While digital disruptors like Uber and Didi likely do not care about the negative impact on other businesses, Prof. Tan says they really should. Why? Because the incumbents are part of an established order with defined roles in society (for example, hotels serving as quarantine facilities during COVID, and taxis catering especially to customers with special needs). “If they are not prepared to fill those roles and want to be socially responsible, maybe they should look at working with the incumbents instead,” he says.
Notably, the study reveals the underlying mechanisms through which the negative impacts of digital disruption arise in the hope they might be better navigated or avoided in the future. “Think back to when Uber was first introduced to the world.

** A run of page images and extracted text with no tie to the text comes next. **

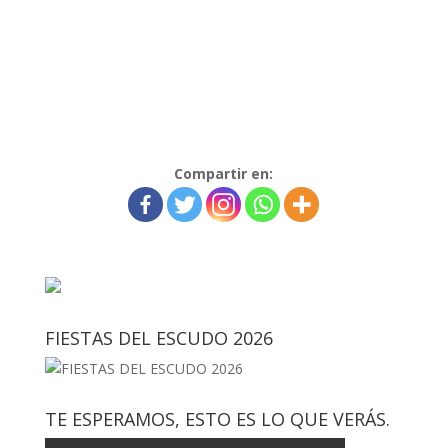
Compartir en:
FIESTAS DEL ESCUDO 2026
TE ESPERAMOS, ESTO ES LO QUE VERÁS.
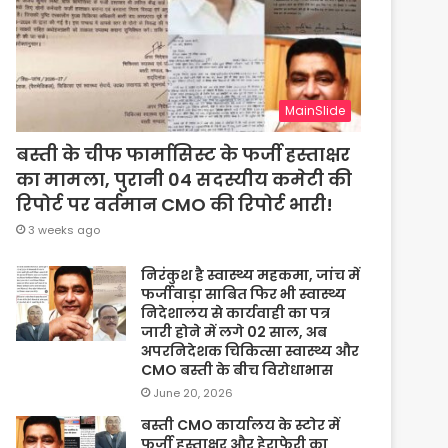
MainSlide
बस्ती के चीफ फार्मासिस्ट के फर्जी हस्ताक्षर
का मामला, पुरानी 04 सदस्यीय कमेटी की
रिपोर्ट पर वर्तमान CMO की रिपोर्ट भारी!
3 weeks ago
निरंकुश है स्वास्थ्य महकमा, जांच में
फर्जीवाड़ा साबित फिर भी स्वास्थ्य
निदेशालय से कार्यवाही का पत्र
जारी होने में लगे 02 साल, अब
अपरनिदेशक चिकित्सा स्वास्थ्य और
CMO बस्ती के बीच विरोधाभास
June 20, 2026
बस्ती CMO कार्यालय के स्टोर में
फर्जी हस्ताक्षर और हेराफेरी का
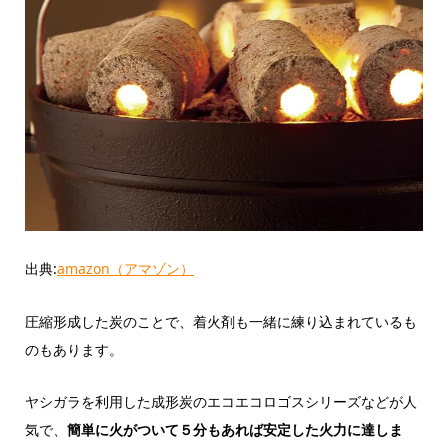
出典:
amazon（アマゾン）
圧縮形成した炭のことで、着火剤も一緒に練り込まれているも
のもあります。
ヤシガラを利用した成形炭のエコエコロゴスシリーズなどが人
気で、
簡単に火がついて５分もあれば安定した火力に達しま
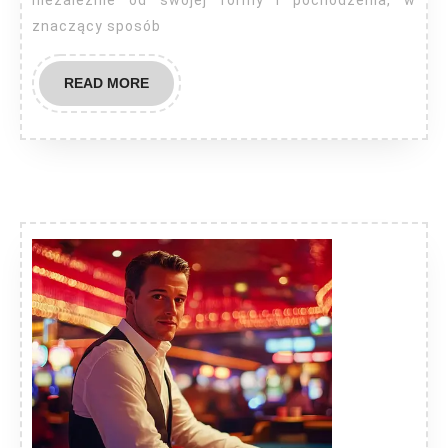
niezależnie od swojej formy i pochodzenia, w
znaczący sposób
READ
READ MORE
MORE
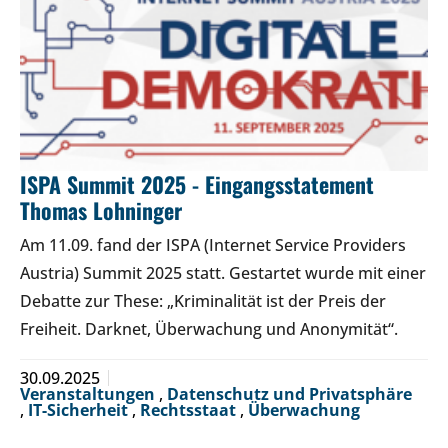
ISPA Summit 2025 - Eingangsstatement
Thomas Lohninger
Am 11.09. fand der ISPA (Internet Service Providers
Austria) Summit 2025 statt. Gestartet wurde mit einer
Debatte zur These: „Kriminalität ist der Preis der
Freiheit. Darknet, Überwachung und Anonymität“.
30.09.2025
Veranstaltungen
,
Datenschutz und Privatsphäre
,
IT-Sicherheit
,
Rechtsstaat
,
Überwachung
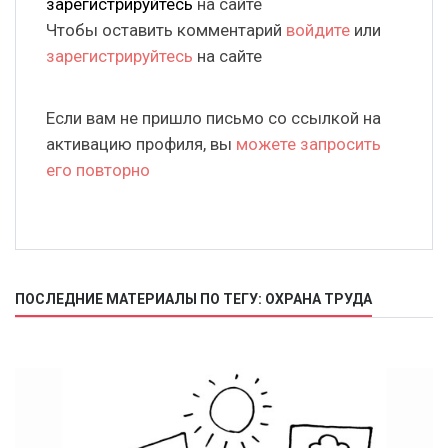
зарегистрируйтесь
на сайте
Чтобы оставить комментарий
войдите
или
зарегистрируйтесь
на сайте
Если вам не пришло письмо со ссылкой на
активацию профиля, вы
можете запросить
его повторно
ПОСЛЕДНИЕ МАТЕРИАЛЫ ПО ТЕГУ: ОХРАНА ТРУДА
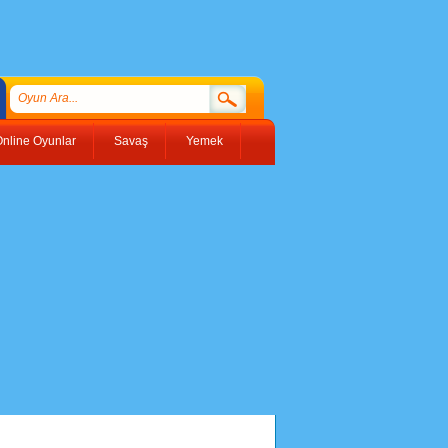
nline Oyunlar
Savaş
Yemek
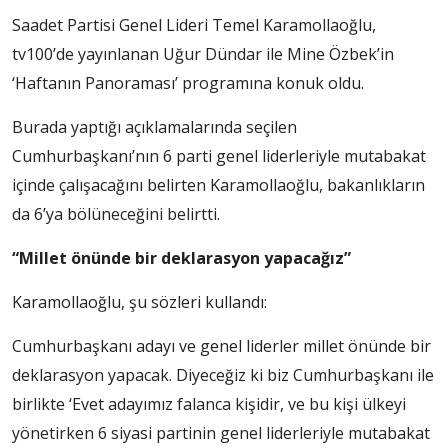
Saadet Partisi Genel Lideri Temel Karamollaoğlu,
tv100’de yayınlanan Uğur Dündar ile Mine Özbek’in
‘Haftanın Panoraması’ programına konuk oldu.
Burada yaptığı açıklamalarında seçilen
Cumhurbaşkanı’nın 6 parti genel liderleriyle mutabakat
içinde çalışacağını belirten Karamollaoğlu, bakanlıkların
da 6’ya bölüneceğini belirtti.
“Millet önünde bir deklarasyon yapacağız”
Karamollaoğlu, şu sözleri kullandı:
Cumhurbaşkanı adayı ve genel liderler millet önünde bir
deklarasyon yapacak. Diyeceğiz ki biz Cumhurbaşkanı ile
birlikte ‘Evet adayımız falanca kişidir, ve bu kişi ülkeyi
yönetirken 6 siyasi partinin genel liderleriyle mutabakat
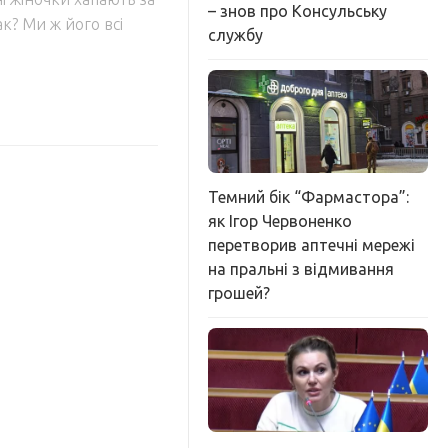
– знов про Консульську
так? Ми ж його всі
службу
Темний бік “Фармастора”:
як Ігор Червоненко
перетворив аптечні мережі
на пральні з відмивання
грошей?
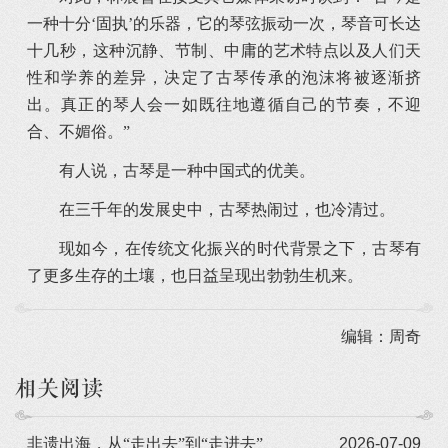
一种十分‘固执’的乐器，它的琴弦振动一次，琴音可长达
十几秒，这种沉静、节制、中庸的艺术特点以及人们天
性和学养的差异，决定了古琴传承的泡沫将被逐渐挤
出。真正的琴人会一如既往地遵循自己的节奏，不迎
合、不媚俗。”
有人说，古琴是一种中国式的优美。
在三千年的发展史中，古琴热闹过，也冷清过。
现如今，在传统文化振兴的时代背景之下，古琴有
了更多生存的土壤，也日益呈现出勃勃生机来。
编辑：周奇
相关阅读
非遗出海，从“走出去”到“走进去”
2026-07-09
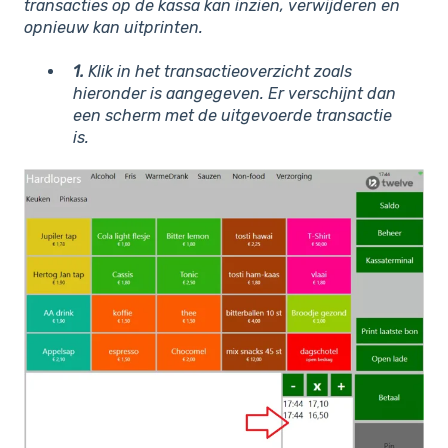
transacties op de kassa kan inzien, verwijderen en
opnieuw kan uitprinten.
1.
Klik in het transactieoverzicht zoals
hieronder is aangegeven. Er verschijnt dan
een scherm met de uitgevoerde transactie
is.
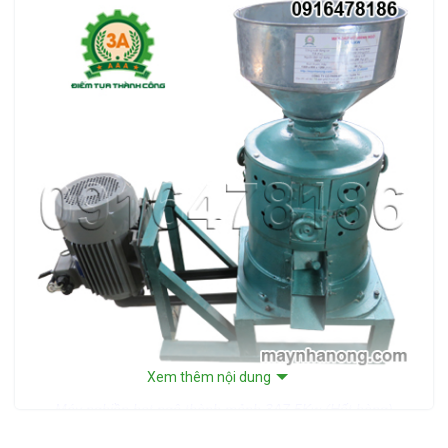
Xem thêm nội dung
Máy nghiền hạt ngô thành mảnh 3A7,5Kw (Hết hàng)
Máy nghiền hạt ngô thành mảnh 3A7,5Kw chuyên dùng đập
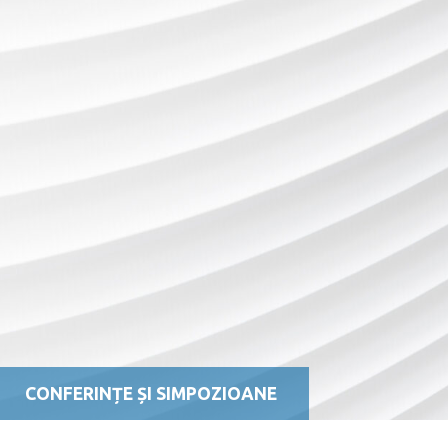
CONFERINȚE ȘI SIMPOZIOANE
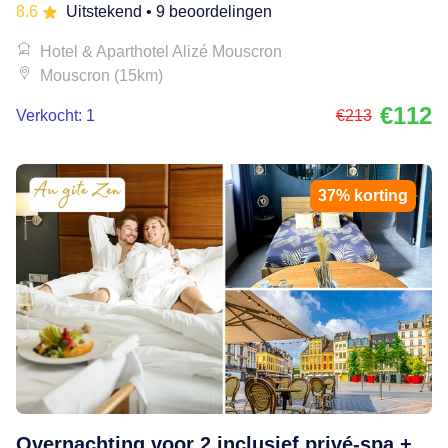
8.6
Uitstekend
• 9 beoordelingen
Hotel & Aparthotel Alizé Mouscron
Mouscron (15km)
€112
Verkocht: 1
€213
37% korting
Overnachting voor 2 inclusief privé-spa +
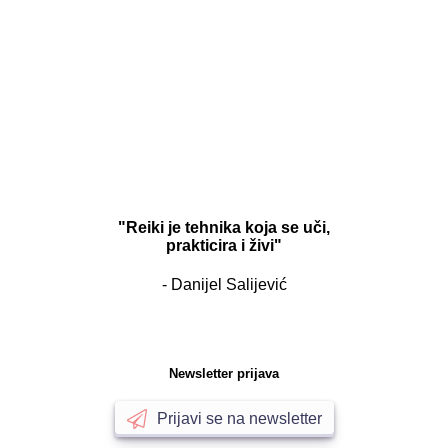
"Reiki je tehnika koja se uči,
prakticira i živi"
- Danijel Salijević
Newsletter prijava
Prijavi se na newsletter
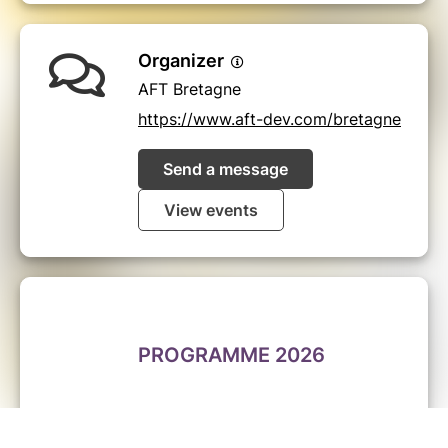
Organizer
AFT Bretagne
https://www.aft-dev.com/bretagne
Send a message
View events
PROGRAMME 2026
TRANSPORT LOGISTIQUE :
Métiers, filières de formations​​​​ et emploi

When taxi firms were crying foul and asking the government for help, I am sure many felt they should reflect and improve on their offerings instead.
“But of course, our study shows it is not so straightforward. Sometimes the gap in terms of financial and technological resources is too great, or there may be systemic imbalances in the rules of the competition that must be addressed,” says Prof. Tan.
Key Takeaways for Policymakers
Incumbent firms in any industry take some time to become institutionalised in society. So the transition to a new paradigm must be carefully managed and allowed to unfold gradually, otherwise, the societal contributions of the incumbents may become gaps that have to be filled if the disruptors are not willing or able to take them on.
“Policymakers do tend to love technological innovations because of their economic benefits and would tend to be rather permissive toward new business models to avoid stifling competition. But in promoting the new paradigm over the old, they have to be mindful of any gaps that may be left behind with the old paradigm’s decline or demise,” says Prof. Tan.
“While we often like to believe that incumbents lose out because they are inefficient or incompetent, it’s important to remember there may be systemic factors in play that give rise to their inability to compete.”
Barney Tan is the Head of School and a Professor at the School of Information Systems and Technology Management at UNSW Business School. His research interests include strategic information systems, digital platforms and ecosystems, IT and sustainable development, IT management in the Asia-Pacific, and qualitative research.